General practice acts for many as the front door to accessing health services. But as with all parts of the health system, the restrictions imposed by the last few months of lockdown have significantly affected how GP surgeries – and indeed all primary care – have been able to operate. So what has changed, and is there anything from this that we want to keep for the future?
There is limited data to support our understanding of what happens in general practice, and the pressures of lockdown have hampered our knowledge even further. The new release of data on appointments in general practice – despite some concerns around its quality and robustness – allows us to start asking some questions around how activity has changed over the last few months and the implications for staff and patients.
People saw their GP less
The latest NHS Digital data shows that there were one third fewer GP appointments in April and May this year compared to April and May 2019, continuing the pattern that began in March. That is consistent with Public Health England data showing drops in consultation rates for a range of conditions.
By the time lockdown measures were announced on 23rd March, the number of appointments had fallen significantly. Within a fortnight, the government was encouraging people to “get help if they need it” – but the numbers of appointments were still well below what we might expect in usual times.
The ways that people are seeing their GP have changed
While it is perhaps not a surprise that appointment numbers have not yet bounced back to pre-Covid levels, there is data to suggest that if and when the numbers do recover, the types of consultations offered will have changed.

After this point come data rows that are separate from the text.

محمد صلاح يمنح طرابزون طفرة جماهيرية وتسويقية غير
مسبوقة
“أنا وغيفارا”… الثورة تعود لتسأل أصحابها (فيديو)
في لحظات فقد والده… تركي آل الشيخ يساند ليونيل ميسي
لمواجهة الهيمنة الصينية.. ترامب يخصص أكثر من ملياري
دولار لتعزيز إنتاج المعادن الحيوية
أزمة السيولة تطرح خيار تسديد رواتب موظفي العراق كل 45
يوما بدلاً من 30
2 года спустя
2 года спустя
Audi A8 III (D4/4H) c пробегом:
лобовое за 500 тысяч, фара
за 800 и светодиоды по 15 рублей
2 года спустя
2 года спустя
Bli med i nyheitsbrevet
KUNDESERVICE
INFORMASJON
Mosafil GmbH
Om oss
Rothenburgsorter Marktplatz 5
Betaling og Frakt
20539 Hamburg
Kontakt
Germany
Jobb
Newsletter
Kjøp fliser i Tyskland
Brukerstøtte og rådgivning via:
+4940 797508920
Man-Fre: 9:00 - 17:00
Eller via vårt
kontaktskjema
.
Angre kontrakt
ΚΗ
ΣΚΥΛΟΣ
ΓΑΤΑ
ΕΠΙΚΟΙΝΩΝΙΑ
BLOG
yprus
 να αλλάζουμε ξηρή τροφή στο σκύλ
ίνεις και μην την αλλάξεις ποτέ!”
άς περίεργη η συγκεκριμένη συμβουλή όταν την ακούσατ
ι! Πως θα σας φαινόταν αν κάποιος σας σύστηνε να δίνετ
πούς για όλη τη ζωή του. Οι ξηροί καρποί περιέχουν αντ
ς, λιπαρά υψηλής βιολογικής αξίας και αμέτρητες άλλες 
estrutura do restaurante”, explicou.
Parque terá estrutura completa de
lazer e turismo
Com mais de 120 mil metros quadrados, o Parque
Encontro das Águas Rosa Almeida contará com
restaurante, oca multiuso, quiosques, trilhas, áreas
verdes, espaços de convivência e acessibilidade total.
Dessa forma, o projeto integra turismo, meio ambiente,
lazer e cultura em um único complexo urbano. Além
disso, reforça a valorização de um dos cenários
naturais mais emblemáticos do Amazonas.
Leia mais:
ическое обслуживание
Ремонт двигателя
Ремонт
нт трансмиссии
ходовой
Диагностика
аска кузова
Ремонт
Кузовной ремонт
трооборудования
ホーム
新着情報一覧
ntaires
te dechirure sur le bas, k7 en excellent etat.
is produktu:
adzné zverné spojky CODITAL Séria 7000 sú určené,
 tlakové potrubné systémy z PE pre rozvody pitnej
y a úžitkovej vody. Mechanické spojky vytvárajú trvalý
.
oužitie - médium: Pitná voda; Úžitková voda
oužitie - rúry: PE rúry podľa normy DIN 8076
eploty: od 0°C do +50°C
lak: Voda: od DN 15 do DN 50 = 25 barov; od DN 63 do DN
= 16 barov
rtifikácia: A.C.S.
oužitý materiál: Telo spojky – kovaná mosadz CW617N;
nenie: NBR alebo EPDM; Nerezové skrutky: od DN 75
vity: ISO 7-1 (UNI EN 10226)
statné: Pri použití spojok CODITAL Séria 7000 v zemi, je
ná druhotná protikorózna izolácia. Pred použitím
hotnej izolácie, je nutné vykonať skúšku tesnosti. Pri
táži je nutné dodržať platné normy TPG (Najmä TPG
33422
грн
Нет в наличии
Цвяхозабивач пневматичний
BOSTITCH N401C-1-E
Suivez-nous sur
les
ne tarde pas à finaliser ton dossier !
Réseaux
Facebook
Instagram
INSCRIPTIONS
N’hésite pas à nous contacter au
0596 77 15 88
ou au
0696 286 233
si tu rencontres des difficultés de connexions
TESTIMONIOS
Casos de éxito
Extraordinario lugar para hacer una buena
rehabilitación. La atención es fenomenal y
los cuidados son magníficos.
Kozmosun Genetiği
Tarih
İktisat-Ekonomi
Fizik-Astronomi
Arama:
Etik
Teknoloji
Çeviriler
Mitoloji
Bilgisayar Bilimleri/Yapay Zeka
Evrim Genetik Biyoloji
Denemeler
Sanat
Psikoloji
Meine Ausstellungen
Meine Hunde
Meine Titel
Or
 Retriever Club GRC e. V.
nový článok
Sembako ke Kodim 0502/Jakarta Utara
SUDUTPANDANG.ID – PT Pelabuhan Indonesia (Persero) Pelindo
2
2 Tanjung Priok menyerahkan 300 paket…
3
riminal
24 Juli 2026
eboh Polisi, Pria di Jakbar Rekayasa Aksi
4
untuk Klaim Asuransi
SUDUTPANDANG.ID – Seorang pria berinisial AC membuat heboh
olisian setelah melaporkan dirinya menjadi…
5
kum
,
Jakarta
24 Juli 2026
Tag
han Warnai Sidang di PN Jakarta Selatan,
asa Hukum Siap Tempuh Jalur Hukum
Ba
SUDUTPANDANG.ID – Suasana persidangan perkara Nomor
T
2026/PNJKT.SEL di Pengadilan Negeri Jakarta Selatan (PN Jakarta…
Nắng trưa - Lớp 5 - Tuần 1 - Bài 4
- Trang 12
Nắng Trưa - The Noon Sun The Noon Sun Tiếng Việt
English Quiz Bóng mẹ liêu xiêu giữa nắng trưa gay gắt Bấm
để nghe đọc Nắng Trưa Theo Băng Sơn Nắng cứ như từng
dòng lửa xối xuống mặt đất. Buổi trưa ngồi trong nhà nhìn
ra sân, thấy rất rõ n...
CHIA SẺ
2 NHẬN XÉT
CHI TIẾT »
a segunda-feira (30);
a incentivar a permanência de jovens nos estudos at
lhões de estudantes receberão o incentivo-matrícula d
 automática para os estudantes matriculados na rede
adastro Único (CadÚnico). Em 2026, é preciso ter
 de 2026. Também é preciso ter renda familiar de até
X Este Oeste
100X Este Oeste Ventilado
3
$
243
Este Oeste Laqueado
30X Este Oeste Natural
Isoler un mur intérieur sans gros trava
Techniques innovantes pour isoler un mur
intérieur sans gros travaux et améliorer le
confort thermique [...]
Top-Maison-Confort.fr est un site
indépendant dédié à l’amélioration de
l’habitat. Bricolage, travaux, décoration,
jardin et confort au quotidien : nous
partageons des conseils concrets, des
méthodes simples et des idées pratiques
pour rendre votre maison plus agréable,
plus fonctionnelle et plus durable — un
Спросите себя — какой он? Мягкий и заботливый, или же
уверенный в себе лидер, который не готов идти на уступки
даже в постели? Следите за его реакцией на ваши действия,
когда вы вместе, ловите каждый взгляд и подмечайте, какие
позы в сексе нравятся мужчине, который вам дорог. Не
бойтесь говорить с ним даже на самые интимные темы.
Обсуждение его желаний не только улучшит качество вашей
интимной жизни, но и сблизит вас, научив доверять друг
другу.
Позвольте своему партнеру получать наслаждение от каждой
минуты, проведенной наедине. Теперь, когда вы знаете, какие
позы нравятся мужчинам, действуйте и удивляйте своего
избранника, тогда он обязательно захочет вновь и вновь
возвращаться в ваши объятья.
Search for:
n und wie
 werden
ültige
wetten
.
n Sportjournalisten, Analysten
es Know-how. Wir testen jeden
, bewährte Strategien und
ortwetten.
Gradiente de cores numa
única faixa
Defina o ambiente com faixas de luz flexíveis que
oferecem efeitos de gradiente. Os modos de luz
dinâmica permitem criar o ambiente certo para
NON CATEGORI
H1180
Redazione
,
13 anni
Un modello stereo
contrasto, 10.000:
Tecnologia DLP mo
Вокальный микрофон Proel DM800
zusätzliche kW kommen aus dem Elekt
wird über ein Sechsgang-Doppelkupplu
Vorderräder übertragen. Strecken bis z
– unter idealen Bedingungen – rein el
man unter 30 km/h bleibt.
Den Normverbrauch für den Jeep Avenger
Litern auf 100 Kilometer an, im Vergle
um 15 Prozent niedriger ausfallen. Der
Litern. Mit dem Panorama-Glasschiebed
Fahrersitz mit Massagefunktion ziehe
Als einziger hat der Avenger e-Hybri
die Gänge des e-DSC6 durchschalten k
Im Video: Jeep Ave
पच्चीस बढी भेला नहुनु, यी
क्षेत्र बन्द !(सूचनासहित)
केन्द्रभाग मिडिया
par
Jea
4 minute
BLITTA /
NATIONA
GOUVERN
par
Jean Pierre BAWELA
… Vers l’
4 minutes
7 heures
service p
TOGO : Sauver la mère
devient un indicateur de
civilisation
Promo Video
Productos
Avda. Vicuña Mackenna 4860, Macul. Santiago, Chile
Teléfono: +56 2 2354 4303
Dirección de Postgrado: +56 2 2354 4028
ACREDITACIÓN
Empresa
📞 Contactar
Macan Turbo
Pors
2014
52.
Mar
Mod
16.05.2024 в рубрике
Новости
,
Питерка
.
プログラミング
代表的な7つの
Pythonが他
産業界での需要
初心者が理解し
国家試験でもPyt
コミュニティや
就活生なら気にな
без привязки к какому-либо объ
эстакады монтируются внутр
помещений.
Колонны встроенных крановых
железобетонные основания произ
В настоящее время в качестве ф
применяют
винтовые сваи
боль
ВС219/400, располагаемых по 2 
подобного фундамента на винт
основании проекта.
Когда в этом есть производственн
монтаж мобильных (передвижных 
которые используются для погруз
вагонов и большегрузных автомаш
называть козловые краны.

In February and before, face-to-face appointments outnumbered telephone appointments by more than five to one. Yet by April and for the first time, NHS Digital reported more telephone consultations taking place than face-to-face. It is difficult to tell from the data we have whether those face-to-face appointments have been replaced by other modes.
That data does not capture the extent to which online appointments have been used, and these are likely to be underreported in the appointments dataset[i]. This is difficult as online appointments are not always coded correctly – as recording systems require GPs (or other practice staff) to switch code settings between consultation types. For simplicity, shifts are often set to the type that the majority of consultations will be (e.g. face-to-face or telephone), and it can be easy to forget to switch to the appropriate consultation type.
But other data backs up the shift to online delivery: RCGP research surveillance data suggests that in the four weeks to 21st June, more than seven in 10 routine consultations were conducted remotely.
Alongside fewer appointments happening ‘in the flesh’ and fewer referrals to hospital settings, it seems there may also have been a shift in how patients have sought out primary care – perhaps from fear of contracting the coronavirus.
An opportunity for change?
The proportion of appointments booked more than a week in advance has dropped (see chart below), and the proportion of appointments booked and seen on the same day has increased from 42% in April and May last year to 63% this year.
The shift could result from an increased capacity among GPs, as well as a cancellation of routine appointments for patients with long-term health needs. The latter is worrying, as many patients with long-term conditions may have had essential care, such as medication review appointments, put on hold – with likely implications and many unanswered questions around how these patients have been able to manage, and will continue to manage, their conditions.
But the period has contained positives for general practice, with many practitioners suggesting a return to the status quo may not be desirable and that we should embrace the opportunities that have arisen.
We have heard from colleagues that they used the period of reduced demand for acute problems in April and May to undertake proactive check-up appointments with patients with long-term health needs. Face-to-face appointments constituted only 47% of appointments this May, compared to 80% in May 2019. Now is the time to discuss which of these could be better managed through other delivery modes in the future – taking account of course of those patients who cannot use digital alternatives to traditional general practice and who should not be left behind.
Crucially, as secondary care strives towards getting back to ‘normal’ (even if that is not any time soon), we will need to ensure that pressure from the backlog doesn’t shift instead to primary care – at the risk of creating more burnout and retention issues among GPs of the kind we have seen in past years.
Better data to inform future practice
We still have a long way to go to have a good idea of what happens in day-to-day general practice – not just for GPs but for the many other important roles that are essential to primary care.
What is clear is that understanding what worked – and didn’t – as lockdown progressed will be essential to shape what the future of primary care might look like. If we are to improve primary care we will need better data, but it is vital we focus our efforts on understanding the experiences of patients and staff.
[i] The NHS Digital data is currently reported as Experimental Statistics due to historical variations in practice coverage, but now covers around 95% of practices and patients in England. They also give reasons why shifts in the delivery of appointments may be under-reported in the data. For example, the number of video or online appointments reported is well below 1% of all appointments recorded, and has shrunk since March. The NHS Digital data may not include all data for all appointments, as multiple telephone calls could be counted under a single appointment slot, and practices using online or video appointments may not yet be reporting them in the same way as their other appointments.
Spencer J and Oung C (2020) “How has lockdown affected general practice and where do we go from here?”, Nuffield Trust comment.